Title: On the Resource Efficiency of Language Models
Date: April 16th, 2025
Time: 1:00 pm - 3:00 pm (EST)
Location: CODA C1308
Meeting URL: https://gatech.zoom.us/j/91275576046
Meeting ID: 912 7557 6046
Rongzhi Zhang
Machine Learning PhD Candidate
School of Computational Science and Engineering
Georgia Institute of Technology
Committee
1. Dr. Chao Zhang (CSE, Georgia Tech) (Advisor)
2. Dr. Tuo Zhao (ISyE, Georgia Tech)
3. Dr. Steve Mussmann (CS, Georgia Tech)
4. Dr. B. Aditya Prakash (CSE, Georgia Tech)
5. Dr. Yelong Shen (Microsoft)
Abstract
Large Language Models (LLMs) have achieved remarkable progress across natural language processing tasks, yet their broad application remains constrained by resource challenges. This thesis addresses these challenges from two complementary thrusts: data efficiency in the post-training stage and model efficiency in the deployment stage. The proposed approaches aim to reduce supervision and memory requirements while preserving or even enhancing downstream performance.
Thrust I: Data Efficiency in the Post-Training Stage
In the post-training stage, adaptation to specific tasks or alignment with human values demands large quantities of high-quality labeled data.
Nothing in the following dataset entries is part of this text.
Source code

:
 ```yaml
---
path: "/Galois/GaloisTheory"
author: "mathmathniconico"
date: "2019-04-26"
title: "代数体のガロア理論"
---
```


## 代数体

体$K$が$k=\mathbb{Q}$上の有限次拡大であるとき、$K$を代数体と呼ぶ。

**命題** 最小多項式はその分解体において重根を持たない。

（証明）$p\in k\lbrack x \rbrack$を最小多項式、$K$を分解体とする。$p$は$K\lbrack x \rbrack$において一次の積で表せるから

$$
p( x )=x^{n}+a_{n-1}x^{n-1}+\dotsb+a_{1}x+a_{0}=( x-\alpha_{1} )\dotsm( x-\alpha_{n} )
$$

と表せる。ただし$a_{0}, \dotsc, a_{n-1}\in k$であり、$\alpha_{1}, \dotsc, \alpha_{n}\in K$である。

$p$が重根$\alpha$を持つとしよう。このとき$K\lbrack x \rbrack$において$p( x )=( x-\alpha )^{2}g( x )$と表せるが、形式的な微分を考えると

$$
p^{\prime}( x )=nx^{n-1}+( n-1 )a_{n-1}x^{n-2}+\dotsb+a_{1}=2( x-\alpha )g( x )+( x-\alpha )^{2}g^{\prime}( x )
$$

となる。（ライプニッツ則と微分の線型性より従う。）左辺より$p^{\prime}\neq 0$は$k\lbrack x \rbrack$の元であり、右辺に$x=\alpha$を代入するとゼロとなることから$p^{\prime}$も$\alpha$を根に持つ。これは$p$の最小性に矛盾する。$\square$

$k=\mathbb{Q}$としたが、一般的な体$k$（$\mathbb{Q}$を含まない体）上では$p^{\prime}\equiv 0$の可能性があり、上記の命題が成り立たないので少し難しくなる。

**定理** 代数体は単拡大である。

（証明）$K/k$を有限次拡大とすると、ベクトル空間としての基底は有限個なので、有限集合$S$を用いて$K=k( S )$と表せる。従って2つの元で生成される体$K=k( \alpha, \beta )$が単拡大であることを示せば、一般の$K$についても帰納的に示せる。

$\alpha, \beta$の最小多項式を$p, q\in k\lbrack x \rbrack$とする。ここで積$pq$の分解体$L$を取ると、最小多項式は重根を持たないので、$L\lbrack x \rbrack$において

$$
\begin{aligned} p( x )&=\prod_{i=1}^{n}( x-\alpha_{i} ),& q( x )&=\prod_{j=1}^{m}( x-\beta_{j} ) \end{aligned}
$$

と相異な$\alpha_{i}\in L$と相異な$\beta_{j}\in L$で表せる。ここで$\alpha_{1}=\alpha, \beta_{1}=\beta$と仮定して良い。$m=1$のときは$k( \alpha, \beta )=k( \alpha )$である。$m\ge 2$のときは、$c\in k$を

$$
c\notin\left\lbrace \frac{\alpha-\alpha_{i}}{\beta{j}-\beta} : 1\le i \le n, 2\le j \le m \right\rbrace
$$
To improve data curation efficiency for fine-tuning pre-trained language models, I introduce PRBoost, an interactive weak supervision framework that iteratively discovers labeling rules, which mitigates the data scarcity issue and boosts model performance over existing weakly-supervised baselines. To improve data utilization efficiency in LLM alignment, I propose DORM, a two-stage approach that dynamically adjusts preference data weights via quality-aware weighting and bilevel optimization, achieving strong alignment results using up to 40× less data than conventional techniques.
Thrust II: Model Efficiency in the Deployment Stage
In the deployment stage, the use of LLMs in resource-limited environments is constrained by their enormous parameter counts and memory requirements. To enhance model parameter efficiency, I develop PTLoss, a perturbation-based distillation framework that improves student model performance when distilling from biased teacher models. To enhance model efficiency during inference, I present LoRC, a progressive KV cache compression strategy based on low-rank approximations of KV weight matrices, which demonstrates substantial GPU memory savings with minimal performance degradation.
Together, these contributions establish a comprehensive framework for resource-efficient language models, enabling more practical application of LLMs across resource-constrained environments.